* [QUOTED PASSAGE]:
>> begin

SS C. W. Post was a Liberty ship built in the United States during World War II. She was named after C. W. Post, an American inventor, breakfast cereal and foods manufacturer and a pioneer in the prepared-food industry. He was the founder of what is now Post Consumer Brands.

Construction
C. W. Post was laid down on 6 October 1944, under a Maritime Commission (MARCOM) contract, MC hull 2504, by the St. Johns River Shipbuilding Company, Jacksonville, Florida; she was sponsored by Marjorie Merriweather Post, the daughter of the namesake, and was launched on 8 November 1944.

>> end

* [MATERIAL SHOWN]:
>> begin

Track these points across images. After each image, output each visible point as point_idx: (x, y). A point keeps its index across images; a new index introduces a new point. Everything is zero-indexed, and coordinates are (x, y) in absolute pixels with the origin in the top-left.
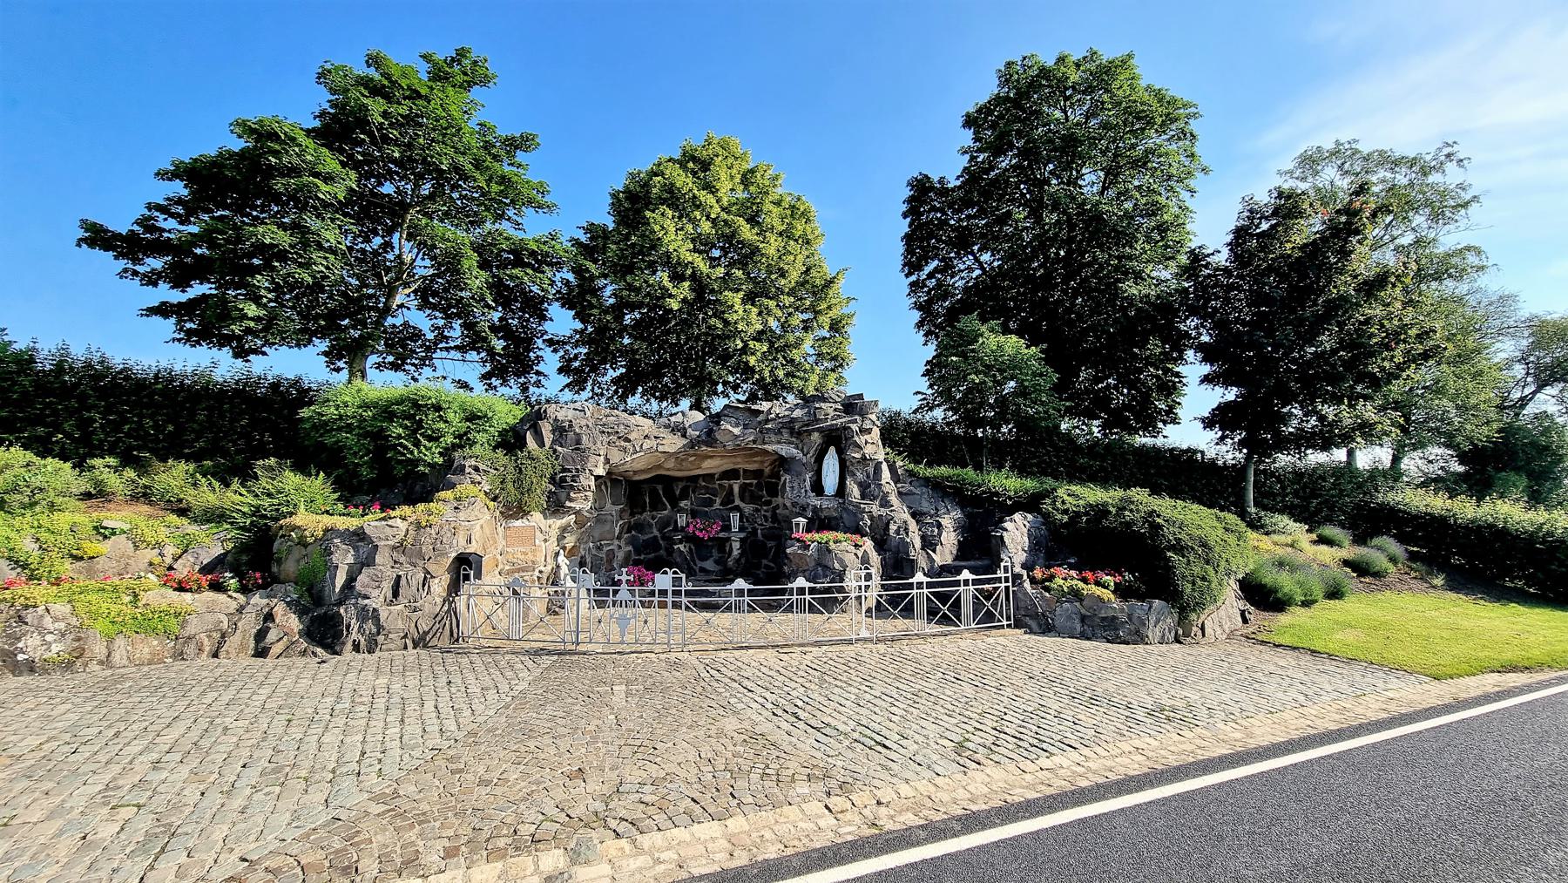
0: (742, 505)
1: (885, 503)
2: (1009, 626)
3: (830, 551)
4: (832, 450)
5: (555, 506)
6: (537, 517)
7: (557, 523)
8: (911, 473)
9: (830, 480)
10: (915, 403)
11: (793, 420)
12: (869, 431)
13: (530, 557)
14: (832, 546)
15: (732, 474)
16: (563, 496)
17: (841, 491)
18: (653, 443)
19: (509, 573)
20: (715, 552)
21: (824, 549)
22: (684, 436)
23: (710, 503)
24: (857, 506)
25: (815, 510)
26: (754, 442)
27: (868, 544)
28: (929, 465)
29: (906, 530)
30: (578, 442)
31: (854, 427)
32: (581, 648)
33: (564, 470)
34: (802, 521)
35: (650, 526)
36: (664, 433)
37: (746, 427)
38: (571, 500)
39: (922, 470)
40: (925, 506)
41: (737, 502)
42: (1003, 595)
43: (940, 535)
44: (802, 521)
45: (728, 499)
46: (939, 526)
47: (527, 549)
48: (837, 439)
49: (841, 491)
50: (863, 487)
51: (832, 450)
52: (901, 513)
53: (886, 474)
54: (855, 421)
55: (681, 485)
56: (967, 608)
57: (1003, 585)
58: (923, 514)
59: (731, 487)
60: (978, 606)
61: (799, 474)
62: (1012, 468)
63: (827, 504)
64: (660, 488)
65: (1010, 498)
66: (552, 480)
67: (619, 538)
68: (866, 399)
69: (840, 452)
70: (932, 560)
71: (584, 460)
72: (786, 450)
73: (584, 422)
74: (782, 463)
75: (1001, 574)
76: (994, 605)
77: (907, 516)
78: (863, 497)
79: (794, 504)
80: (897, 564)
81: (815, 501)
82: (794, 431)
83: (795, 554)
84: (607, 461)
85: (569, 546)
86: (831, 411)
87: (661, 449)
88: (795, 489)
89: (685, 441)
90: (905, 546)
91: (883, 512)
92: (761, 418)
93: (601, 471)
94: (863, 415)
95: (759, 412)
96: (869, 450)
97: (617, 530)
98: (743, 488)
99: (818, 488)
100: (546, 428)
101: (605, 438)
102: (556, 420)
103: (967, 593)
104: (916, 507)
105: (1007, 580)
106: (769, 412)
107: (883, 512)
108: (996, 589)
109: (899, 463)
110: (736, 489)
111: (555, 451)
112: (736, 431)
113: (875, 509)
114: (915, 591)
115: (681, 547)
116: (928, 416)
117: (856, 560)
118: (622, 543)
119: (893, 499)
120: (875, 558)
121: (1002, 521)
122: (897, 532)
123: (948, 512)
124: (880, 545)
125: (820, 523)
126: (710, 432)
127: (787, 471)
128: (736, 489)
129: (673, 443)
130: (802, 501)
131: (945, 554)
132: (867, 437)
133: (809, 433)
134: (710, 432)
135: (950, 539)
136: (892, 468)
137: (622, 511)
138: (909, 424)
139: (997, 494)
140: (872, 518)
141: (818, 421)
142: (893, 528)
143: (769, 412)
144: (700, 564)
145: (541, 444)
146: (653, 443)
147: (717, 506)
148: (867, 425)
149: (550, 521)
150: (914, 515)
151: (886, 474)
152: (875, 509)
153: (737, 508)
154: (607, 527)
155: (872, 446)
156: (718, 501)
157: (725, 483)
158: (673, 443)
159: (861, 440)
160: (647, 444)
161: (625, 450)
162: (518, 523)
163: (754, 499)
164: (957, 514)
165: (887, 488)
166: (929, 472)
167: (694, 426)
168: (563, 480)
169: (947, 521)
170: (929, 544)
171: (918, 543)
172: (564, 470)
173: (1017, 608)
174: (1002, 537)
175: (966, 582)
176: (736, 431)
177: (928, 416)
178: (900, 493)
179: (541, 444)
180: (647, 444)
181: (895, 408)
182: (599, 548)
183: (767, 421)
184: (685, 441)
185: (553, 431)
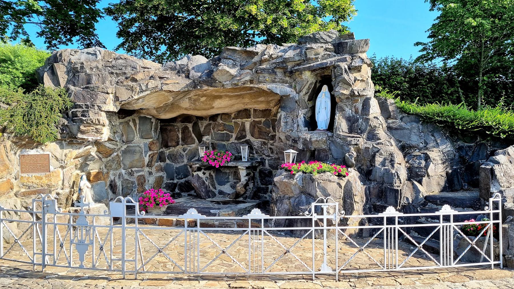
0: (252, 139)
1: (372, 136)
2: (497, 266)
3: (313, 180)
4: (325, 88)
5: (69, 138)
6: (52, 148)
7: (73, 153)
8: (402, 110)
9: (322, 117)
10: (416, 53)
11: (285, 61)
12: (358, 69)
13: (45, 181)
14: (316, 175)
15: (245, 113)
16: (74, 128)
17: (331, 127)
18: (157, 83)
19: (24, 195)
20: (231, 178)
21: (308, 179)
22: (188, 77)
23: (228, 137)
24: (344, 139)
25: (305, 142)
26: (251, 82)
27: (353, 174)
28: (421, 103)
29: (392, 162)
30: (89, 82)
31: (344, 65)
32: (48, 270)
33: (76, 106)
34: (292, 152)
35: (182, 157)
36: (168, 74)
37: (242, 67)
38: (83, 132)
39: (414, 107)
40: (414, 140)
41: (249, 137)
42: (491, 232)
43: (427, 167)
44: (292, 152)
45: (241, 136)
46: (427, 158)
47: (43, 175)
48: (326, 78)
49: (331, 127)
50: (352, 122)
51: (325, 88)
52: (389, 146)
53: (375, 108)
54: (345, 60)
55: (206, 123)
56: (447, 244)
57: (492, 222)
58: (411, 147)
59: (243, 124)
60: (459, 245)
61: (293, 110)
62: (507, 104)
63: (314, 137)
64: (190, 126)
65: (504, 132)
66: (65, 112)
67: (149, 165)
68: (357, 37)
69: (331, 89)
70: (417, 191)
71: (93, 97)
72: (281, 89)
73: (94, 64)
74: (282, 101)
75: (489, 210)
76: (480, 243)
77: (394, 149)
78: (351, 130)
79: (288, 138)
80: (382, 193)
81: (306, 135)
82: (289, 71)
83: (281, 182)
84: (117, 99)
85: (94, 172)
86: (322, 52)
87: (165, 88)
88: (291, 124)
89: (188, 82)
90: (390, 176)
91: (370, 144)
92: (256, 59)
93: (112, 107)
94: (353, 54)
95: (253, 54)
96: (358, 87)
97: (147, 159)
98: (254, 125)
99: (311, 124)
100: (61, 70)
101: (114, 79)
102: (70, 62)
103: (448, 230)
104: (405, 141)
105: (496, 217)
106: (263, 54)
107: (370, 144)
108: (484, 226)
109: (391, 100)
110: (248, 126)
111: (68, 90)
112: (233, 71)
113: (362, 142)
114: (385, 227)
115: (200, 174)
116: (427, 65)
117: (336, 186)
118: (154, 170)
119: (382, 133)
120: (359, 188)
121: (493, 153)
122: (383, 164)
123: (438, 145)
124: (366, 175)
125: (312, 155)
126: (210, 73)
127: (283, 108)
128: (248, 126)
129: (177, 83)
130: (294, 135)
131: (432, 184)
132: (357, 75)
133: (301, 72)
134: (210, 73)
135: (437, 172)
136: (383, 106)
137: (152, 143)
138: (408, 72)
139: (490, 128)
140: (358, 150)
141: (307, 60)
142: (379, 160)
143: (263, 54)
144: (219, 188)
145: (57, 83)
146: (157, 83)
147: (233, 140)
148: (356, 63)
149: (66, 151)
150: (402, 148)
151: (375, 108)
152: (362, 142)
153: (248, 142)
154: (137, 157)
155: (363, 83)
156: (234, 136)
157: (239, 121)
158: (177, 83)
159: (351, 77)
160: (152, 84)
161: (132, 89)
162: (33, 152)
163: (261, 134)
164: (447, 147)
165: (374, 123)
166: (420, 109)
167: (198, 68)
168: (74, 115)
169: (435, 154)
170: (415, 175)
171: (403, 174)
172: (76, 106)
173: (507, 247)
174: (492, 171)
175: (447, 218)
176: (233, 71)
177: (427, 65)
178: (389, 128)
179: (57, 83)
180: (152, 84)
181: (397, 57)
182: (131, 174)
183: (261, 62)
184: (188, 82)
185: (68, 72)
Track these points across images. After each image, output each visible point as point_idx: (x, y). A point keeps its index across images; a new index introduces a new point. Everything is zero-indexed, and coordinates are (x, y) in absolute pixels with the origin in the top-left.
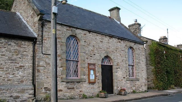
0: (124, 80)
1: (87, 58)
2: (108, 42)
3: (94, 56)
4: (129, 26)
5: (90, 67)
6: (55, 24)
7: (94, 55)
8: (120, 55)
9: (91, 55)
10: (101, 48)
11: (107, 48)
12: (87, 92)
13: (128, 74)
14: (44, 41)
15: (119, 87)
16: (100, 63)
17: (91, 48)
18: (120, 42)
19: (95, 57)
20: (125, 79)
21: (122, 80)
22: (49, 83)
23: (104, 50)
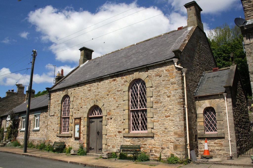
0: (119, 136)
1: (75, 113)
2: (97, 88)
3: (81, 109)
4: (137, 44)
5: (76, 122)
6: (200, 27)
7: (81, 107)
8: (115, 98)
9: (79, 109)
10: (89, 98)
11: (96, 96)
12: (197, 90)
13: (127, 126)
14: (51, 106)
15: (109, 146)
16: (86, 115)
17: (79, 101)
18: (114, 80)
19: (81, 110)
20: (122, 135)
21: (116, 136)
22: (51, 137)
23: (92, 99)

>> end

* [TASK LIST]:
(a) Duplicate the section of the passage on SS C. W. Post that opens with the words containing "Construction" and closes with "8 November 1944.".
(b) Answer these questions from the passage on SS C. W. Post:
(i) What company did the ship's namesake found, as it is known now?
(ii) Which shipbuilder laid the vessel down, and in what city?
(iii) On what date was the ship launched?
(c) Resume the passage on SS C. W. Post after its final sentence.

* [ANSWERS GIVEN]:
(a)
Construction
C. W. Post was laid down on 6 October 1944, under a Maritime Commission (MARCOM) contract, MC hull 2504, by the St. Johns River Shipbuilding Company, Jacksonville, Florida; she was sponsored by Marjorie Merriweather Post, the daughter of the namesake, and was launched on 8 November 1944.

(b)
(i) Post Consumer Brands
(ii) The St. Johns River Shipbuilding Company, in Jacksonville, Florida
(iii) 8 November 1944

(c)
History
She was allocated to the United States Navigation Company on 17 November 1944. On 4 March 1948, she was laid up in the James River Reserve Fleet, Lee Hall, Virginia. On 31 May 1954, she was withdrawn from the fleet to be loaded with grain under the "Grain Program 1954"; she returned loaded on 8 June 1954. On 18 May 1956, she was withdrawn to be unloaded, she returned reloaded with grain on 25 June 1956. On 20 June 1957, she was withdrawn from the fleet to be unloaded, she returned empty on 1 July 1957. On 3 July 1958, she was withdrawn from the fleet to be loaded with grain under the "Grain Program 1958", she returned loaded on 11 July 1958. On 28 January 1960, she was withdrawn to be unloaded; she returned empty on 2 February 1960. On 24 October 1960, she was withdrawn from the fleet to be loaded with grain under the "Grain Program 1960"; she returned loaded on 6 November 1960. On 4 May 1963, she was withdrawn to be unloaded; she returned empty on 7 May 1963. She was sold for scrapping, on 21 September 1971, to Eckhardt & Co., GMBH., for $70,070. She was removed from the fleet on 15 October 1971.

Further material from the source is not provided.